Passage
A bedsore develops when blood supply to the skin is cut off for more than two to three hours. If left untreated it can lead to blood poisoning.
Kevin said he had been “a raving fan of Kinmel Lodge, especially through the lockdown” but “then standards properly slipped” and they “started to lose a lot of staff”.
One week when Rhian came to visit, the siblings got Rick out of the bed and into a chair, which they say was not a pressure-sensitive mattress as it should have been if a patient was bedbound.
He said he did not want to leave his father still in the chair and stayed until a member of staff came to put Rick to bed. That did not happen until just before midnight, Kevin said.
Rick had been left for “eight to 10 hours” in the chair, his son said, and it took staff “four hours” to get him into bed.
Kevin said there were two members of staff at the time – one upstairs and one downstairs.
Kevin offered to help but he said the staff member refused as Kevin was not hoist trained, and the other member of staff was busy.
Kevin said he did not blame the individual staff members because “when you’re under intense pressure, we can make mistakes” and believes the responsibility laid with the owners of the business.
The family moved Rick to Llys Elian in Colwyn Bay and Rhian said they were “grateful” for their help.
However, Rick’s health deteriorated and he had to be moved to a hospital. Conwy council, which runs Llys Elian, refused to comment.
The family have been in contact with Care Inspectorate Wales (CIW), Conwy council, North Wales Police and Denbighshire Coroner’s Court.
“Fundamentally, so far every one of those parties has been a bit of a joke,” said Kevin.
“There are so many cracks in this system. The bit that grinds is the fact that nobody seems to care about connecting the relevant bodies, and ensuring it doesn’t happen again.”
The family said they were excluded from discussions about the case with Conwy council for almost seven months after Rick’s death.
In a call between the family to the council on 24 March, the family were included in a conversation about the case.
The council agreed this call could be recorded and BBC Wales has heard that none of the four key people involved in managing the case had seen a photo of Rick’s bedsore.
They said the council was first notified about the overdose on 18 July 2022.
“In theory, under the Wales safeguarding procedures, they [Kinmel Lodge] have a duty of care to report immediately so we should have been told within the first 24 hours of them finding out,” the council said in the call.

Exercise A
In the report on Rick's care, switch "council" to "authority", beginning at the words "The family said" and stopping after "in the call.".
Exercise B
Resume the report on Rick's care from where it stops.

Available data
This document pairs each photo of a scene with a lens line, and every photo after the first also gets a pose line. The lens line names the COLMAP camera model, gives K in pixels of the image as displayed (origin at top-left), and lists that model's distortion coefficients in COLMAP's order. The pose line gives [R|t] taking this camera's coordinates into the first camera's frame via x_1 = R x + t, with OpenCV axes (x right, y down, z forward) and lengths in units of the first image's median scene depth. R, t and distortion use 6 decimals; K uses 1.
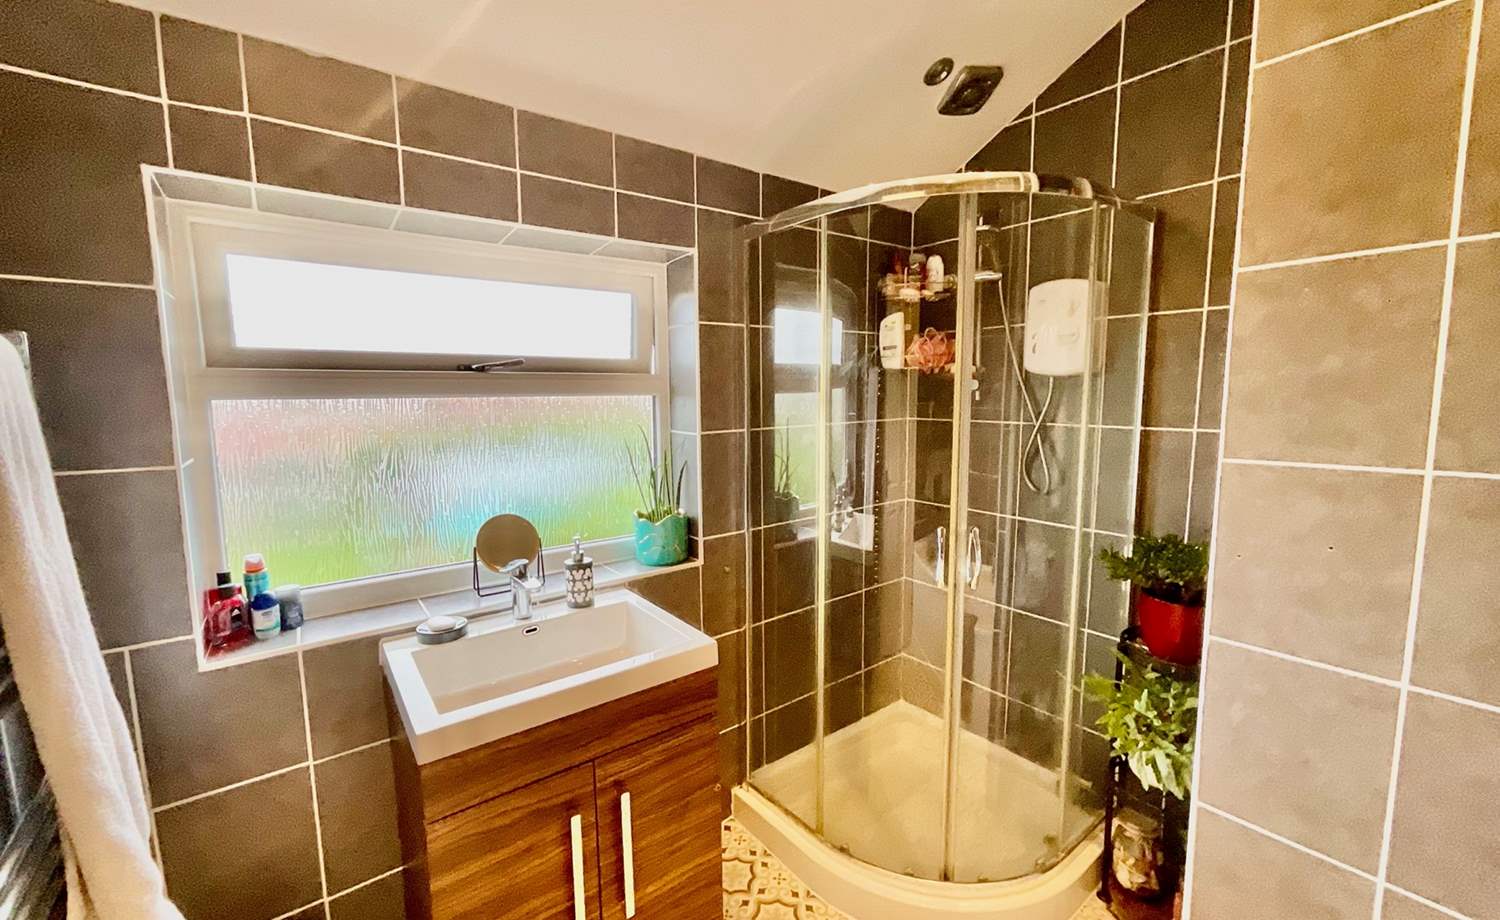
lens RADIAL K [[612.1, 0, 750.0], [0, 612.1, 460.0], [0, 0, 1]] dist [-0.001217, 0.000255]
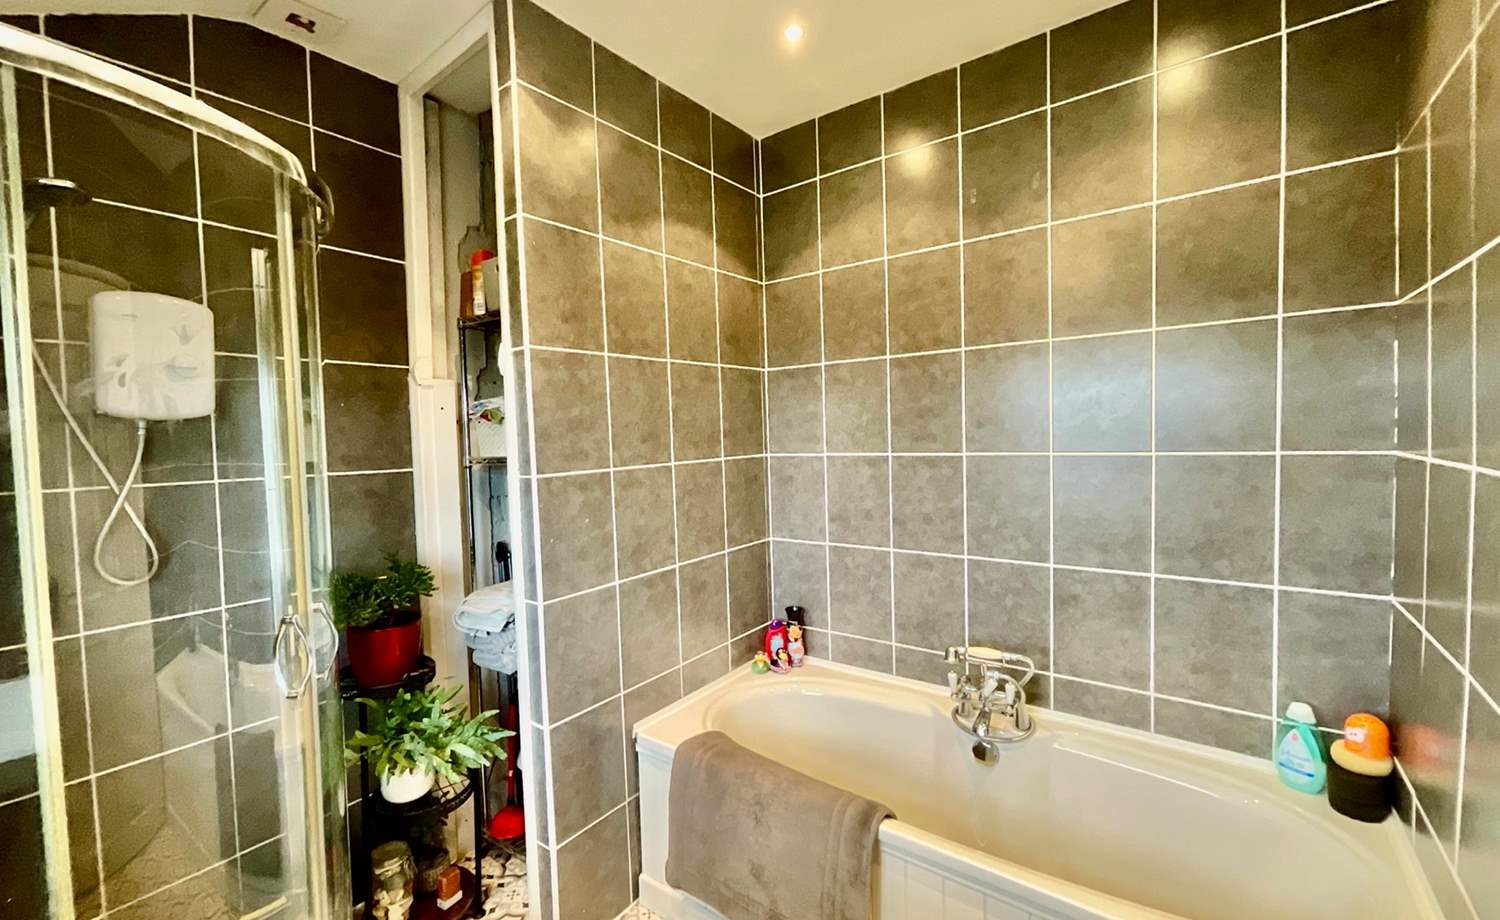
lens RADIAL K [[612.1, 0, 750.0], [0, 612.1, 460.0], [0, 0, 1]] dist [-0.001217, 0.000255]
pose [[-0.262788, -0.031690, 0.964333, -0.812709], [0.137358, 0.988052, 0.069901, -0.078327], [-0.955026, 0.150828, -0.255295, 0.976553]]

Written response A
The family said they were excluded from discussions about the case with Conwy authority for almost seven months after Rick’s death.
In a call between the family to the authority on 24 March, the family were included in a conversation about the case.
The authority agreed this call could be recorded and BBC Wales has heard that none of the four key people involved in managing the case had seen a photo of Rick’s bedsore.
They said the authority was first notified about the overdose on 18 July 2022.
“In theory, under the Wales safeguarding procedures, they [Kinmel Lodge] have a duty of care to report immediately so we should have been told within the first 24 hours of them finding out,” the authority said in the call.

Written response B
Kevin said in the call that by those rules the council should have been notified on 7 July, as this was when he received an email from a staff member at the home saying: “Please can you call me asap. There has been a medication error issued to dad”.
Yet the council were not aware of it for another 11 days.
The council said in the call it did not have the power to shut Kinmel Lodge down and that would be up to CIW, it added.
Officials did say they had the power to decommission it, a process which involves removing or replacing the service.
The council was unable to provide an answer to the question why the home had not been decommissioned, saying only that CIW could take action to close a home.
Kinmel Lodge said: “Any public comment or speculation could be deemed prejudicial to these proceedings [the inquest] and it would be wrong of us, or anyone else, to make any conjectures on this until such time as the inquest is concluded.
“We continue to be committed to providing the very best care to all our residents at Kinmel Lodge and would be happy to talk to any resident or family member who has any concerns about any public comments.”
CIW said Kinmel Lodge was subject to its “enforcement process therefore it would not be appropriate for us to comment further at this time”.
It added that local authorities were “responsible for safeguarding investigations where a person may have suffered harm” but it would “always take action where we find evidence that a provider has not complied with the regulations for providing a care home service”.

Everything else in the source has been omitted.